Games People Play #mfrwbookhooks

I can’t believe it’s been a month since I hooked up with Book Hooks. Tempus, she does fugit.

I currently have not one but two WIPs, which is terribly unwise — but while I usually hold sway over my Muse, sometimes she throws me curve balls and strikes out my commonsense.

Here’s the very opening of one of them. Working title: Secrets of Love and War.

Cynthia O’Connor lowered her wading boot almost to the water. She paused theatrically on one foot, ready to grab a blue-stemmed tilm sapling in the unlikely event that she lost her balance. She’d get scolded if she came home with her best tunic soaked, and she hated being scolded.

Still posing, she tilted her head as though listening for Twisted Lizard Lagoon’s namesake monster to awaken. But the monster wasn’t real — or so she was told — and she heard only the gentle drone of insects and the whisper of follow-fish breaking the surface as they watched her, curious.

Any creature smarter than a follow-fish might realize Cynthia was playing another of her games.
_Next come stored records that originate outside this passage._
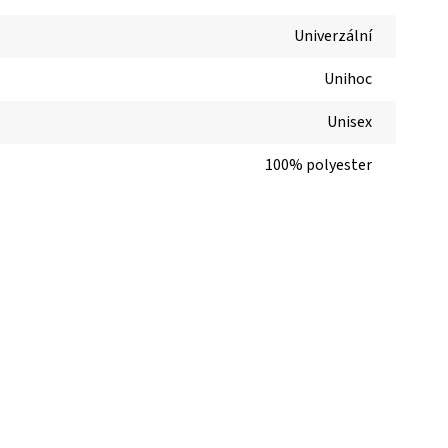
Univerzální
Unihoc
Unisex
100% polyester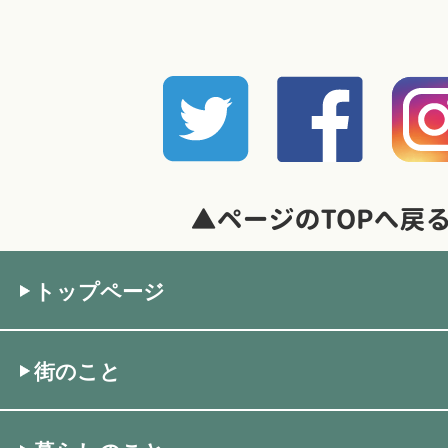
トップページ
街のこと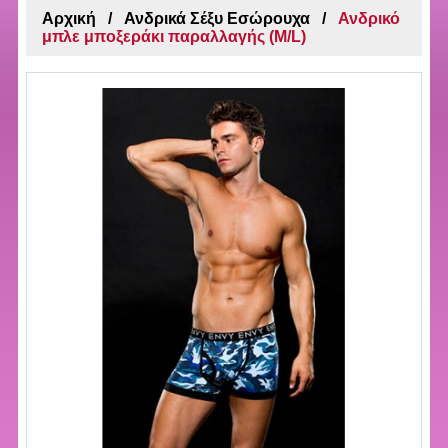
Αρχική
Ανδρικά Σέξυ Εσώρουχα
Ανδρικό
μπλε μποξεράκι παραλλαγής (M/L)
In this case,  she wanted to make as few ripples as possible when stepping into the lagoon’s diamond-clear water. She loved turning everyday actions into games. Most Riksids, and certainly all humans, would take one look at her womanly curves and assume she was too old for silly games.

She played them anyway.

In a couple of paragraphs, the hero makes his appearance and all hell breaks loose, so this is the calm before the storm. Don’t worry about terms like ‘follow-fish,’ and ’tilm.’ It’s a sci fi adventure, and I made these throw-away terms up to create a sense of otherworldliness.

‘Riksids’ are the aliens who inhabit this planet, so readers will hear a lot more about them. I’m not wedded to that name. Any of you have opinions about the name?
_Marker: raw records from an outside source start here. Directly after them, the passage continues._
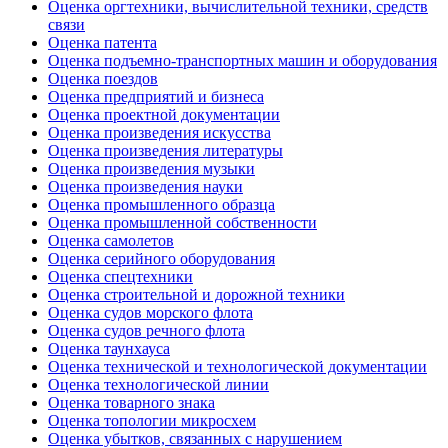
Оценка оргтехники, вычислительной техники, средств
связи
Оценка патента
Оценка подъемно-транспортных машин и оборудования
Оценка поездов
Оценка предприятий и бизнеса
Оценка проектной документации
Оценка произведения искусства
Оценка произведения литературы
Оценка произведения музыки
Оценка произведения науки
Оценка промышленного образца
Оценка промышленной собственности
Оценка самолетов
Оценка серийного оборудования
Оценка спецтехники
Оценка строительной и дорожной техники
Оценка судов морского флота
Оценка судов речного флота
Оценка таунхауса
Оценка технической и технологической документации
Оценка технологической линии
Оценка товарного знака
Оценка топологии микросхем
Оценка убытков, связанных с нарушением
What do you think? Do you get a sense of Cynthia’s personality? Be sure to check out the book hooks by other great writers in the Book Hooks blog hop.



  1. Didn’t mind the odd terms. Actually thought they were cute. This is a calm scene.

    1. Calm and playful, sort of bucolic — that’s what I was aiming for.

  2. I like that the unusual names were simple and not too hard to pronounce. I’m debating whether I would tend to see Riksids as Riskids.

    1. Easy pronunciation is a major aim of mine. According to one survey I read the #1 thing holding readers back from reading fantasy (which, admittedly, tends to be noticeably worse than sci-fi for weird names) is distaste for unpronounceable names.

      For years now I’ve kept a file of made up names as they occur to me. When I need a new name I consult my file, but I’ll only use one if it still seems easy to pronounce well after the day I thought of it.

  3. I thought it was slightly odd that an alien had such a earth-like name.

    But I did get a sense of Cynthia as playful and a bit contrary.

    1. The name is supposed to be a clue that she’s a human living on an alien world.